Betrachtet man in einem weiteren Analyseschritt die Zugänge in Arbeitslosigkeit von vormals Beschäftigten aus dem 1. Arbeitsmarkt nach Wirtschaftszweigen, dann erkennt man durchaus, dass die ansteigende Zahl an neuen Arbeitslosen vor allem aus dem industriellen Bereich sowie damit zusammenhängenden Segmenten wie der Logistik gespeist wird – und auch die Leiharbeit ist mit dabei:

Das überrascht nicht vor diesem Hintergrund: »Die Aufträge im Maschinenbau gehen zurück. Auch Autobauer und Chemiekonzerne schwächeln«, so Carla Neuhaus und Rolf Obertreis in ihrem Artikel Wie es der deutschen Wirtschaft wirklich geht. »Bislang ist es vor allem die Industrie, die schwächelt. Neben den Maschinenbauern zählen zu ihr auch die Autohersteller und die Chemieproduzenten. Alle drei gelten als Schlüsselbranchen: Sie prägen also die Wirtschaft im Land. Und alle drei melden besorgniserregende Zahlen. So können die Autobauer zum Beispiel in allen wichtigen Weltregionen immer weniger Wagen verkaufen, ob in Europa, Amerika oder Asien. Dabei sind sie wie die deutsche Wirtschaft überhaupt stark vom Export abhängig. Was in den Boomzeiten ein Vorteil war, wird nun zum Problem. Denn in der Außenwirtschaft gibt es gleich mehrere Baustellen. Da ist der Handelsstreit: Sowohl die Europäer als auch die Chinesen streiten mit US-Präsident Donald Trump über die Zusammenarbeit und leiden darunter, dass er immer neue Strafzölle verkündet. Und als wenn das noch nicht genug wäre, steht die Autobranche auch noch vor einer riesigen Transformation. Sie muss den Wandel weg vom Verbrennungsmotor hin zu Elektromobilität oder Wasserstoffantrieb managen.«

Nun mag der eine oder andere an dieser Stelle einwenden, dass aber gleichzeitig doch die Beschäftigung, hierbei die vor allem relevante sozialversicherungspflichtige Beschäftigung, wie in den zurückliegenden Jahren weiter ansteigt.

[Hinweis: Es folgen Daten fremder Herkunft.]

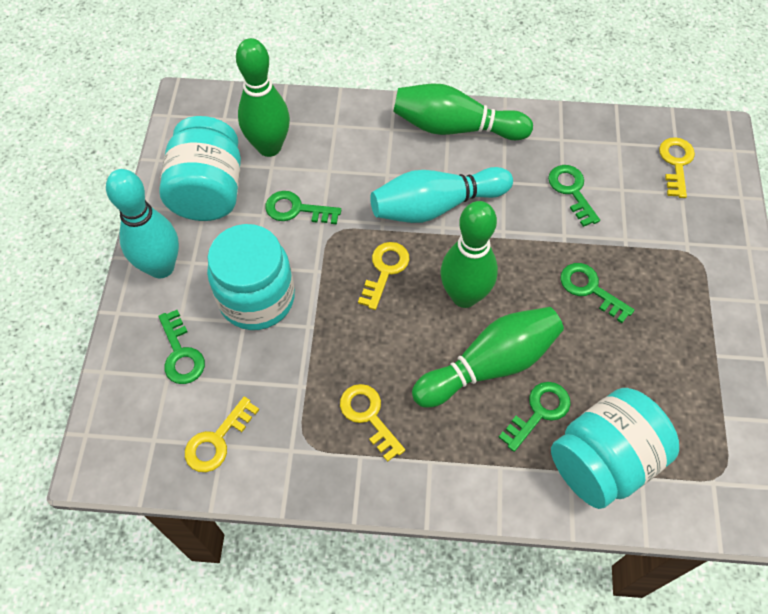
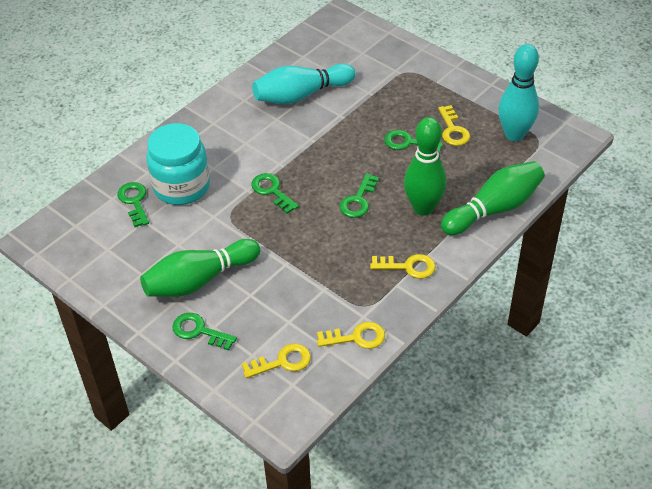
green bowling pin: [236,38,290,157] [393,83,533,140] [412,307,564,408] [440,201,498,308] = 4 -> [140,239,260,297] [404,117,447,216] [441,161,545,235] = 3
turquoise jar: [159,116,241,221] [207,224,295,330] [551,388,679,509] = 3 -> [146,123,210,205] = 1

Offensichtlich hat die (saisonbereinigte) sozialversicherungspflichtige Beschäftigung auch am aktuellen Rand der Zeitreihe zugenommen. Aber die Dynamik ist auf dem Sinkflug:

Hinsichtlich der nun nach vielen Jahren wieder zunehmenden Arbeitslosigkeit, vor allem aus dem industriellen bzw. industrienahen Bereich, muss man wissen, dass der Arbeitsmarkt verzögert auf die konjunkturelle Entwicklung reagiert. Viele Unternehmen zögern (noch) bei Entlassungen. Denn nimmt die Wirtschaft doch wieder Schwung auf, fehlen ihnen die Arbeitskräfte und es dauert, bis sie neue gefunden und eingestellt haben. Sie verfügen zudem auch über vorgelagerte Instrumente. Derzeit bauen in der Industrie zum Beispiel viele Arbeitnehmer ihre Arbeitszeitkonten ab. Auch die Kurzarbeit steigt an, wenn auch von einem sehr niedrigen Niveau.